The feeling that all outcomes are equal is a little foreign to me. I usually tend to be overly attached to everything, but more often it's situations and beliefs that I have a hard time recalibrating, rather than dealing with material attachments.
As a child, my mom (an Aquarius) wanted to impress upon me the value in not getting one's hopes too high, because of the risk of vast disappoint. The lesson never really stuck; I always go into things headlong and sometimes excessively (and all the while claiming to be a moderate!), and then I try and console myself when it all tumbles by saying that it just can't be avoided.
But when things really are going well, how do you take that? Cautiously? Or do you revel in it, soak it all up?
And things are good right now.

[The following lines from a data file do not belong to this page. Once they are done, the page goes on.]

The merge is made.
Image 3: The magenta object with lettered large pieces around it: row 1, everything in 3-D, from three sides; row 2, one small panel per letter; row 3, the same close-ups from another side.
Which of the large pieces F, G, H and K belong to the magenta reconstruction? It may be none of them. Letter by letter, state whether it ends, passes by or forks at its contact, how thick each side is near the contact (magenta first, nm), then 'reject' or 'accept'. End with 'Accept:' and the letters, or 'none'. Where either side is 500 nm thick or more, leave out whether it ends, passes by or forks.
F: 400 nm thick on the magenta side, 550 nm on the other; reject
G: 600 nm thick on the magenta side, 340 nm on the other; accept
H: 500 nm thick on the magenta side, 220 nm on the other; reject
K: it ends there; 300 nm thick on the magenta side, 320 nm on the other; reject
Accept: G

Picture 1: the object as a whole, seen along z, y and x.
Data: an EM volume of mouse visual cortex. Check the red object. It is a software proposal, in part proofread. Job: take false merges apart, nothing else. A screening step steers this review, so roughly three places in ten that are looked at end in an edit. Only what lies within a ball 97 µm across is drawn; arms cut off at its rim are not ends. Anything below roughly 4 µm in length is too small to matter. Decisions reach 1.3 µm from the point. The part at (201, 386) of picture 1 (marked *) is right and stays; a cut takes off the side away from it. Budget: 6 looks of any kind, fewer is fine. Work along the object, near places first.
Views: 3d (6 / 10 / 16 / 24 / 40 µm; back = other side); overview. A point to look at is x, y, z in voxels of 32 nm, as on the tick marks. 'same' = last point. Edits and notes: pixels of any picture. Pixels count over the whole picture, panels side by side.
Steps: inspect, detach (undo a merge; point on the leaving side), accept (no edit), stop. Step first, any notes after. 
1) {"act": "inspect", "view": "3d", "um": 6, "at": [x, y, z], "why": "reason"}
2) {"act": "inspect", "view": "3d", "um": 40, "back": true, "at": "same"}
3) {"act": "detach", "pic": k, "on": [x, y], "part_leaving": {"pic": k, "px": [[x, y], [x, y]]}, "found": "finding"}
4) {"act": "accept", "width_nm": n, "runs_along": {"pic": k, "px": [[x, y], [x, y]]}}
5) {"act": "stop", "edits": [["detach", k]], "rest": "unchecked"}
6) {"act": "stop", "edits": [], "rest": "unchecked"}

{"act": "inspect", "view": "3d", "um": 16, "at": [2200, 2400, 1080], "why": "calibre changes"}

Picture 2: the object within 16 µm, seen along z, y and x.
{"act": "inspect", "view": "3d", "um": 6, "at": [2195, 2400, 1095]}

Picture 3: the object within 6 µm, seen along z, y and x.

Just good, good, good.
It is a miracle, but economically, I've seen my balances and I know I can handle all of these school expenses (paying for a few tests, applications, and my grad fees), I can handle our upcoming move (whether in town or out of town, is yet to be seen, but there is a move coming either way), I can even handle NOT getting the internship (plus stipend), if that's how it all plays out. I'd rather get it than not, but I'll BE OK either way.
Seriously, though, I'd like input on how you feel when life is (suspiciously) great... do you take that as an indicator of being on the right path? or do you think everything seemingly lined up can be just a fluke?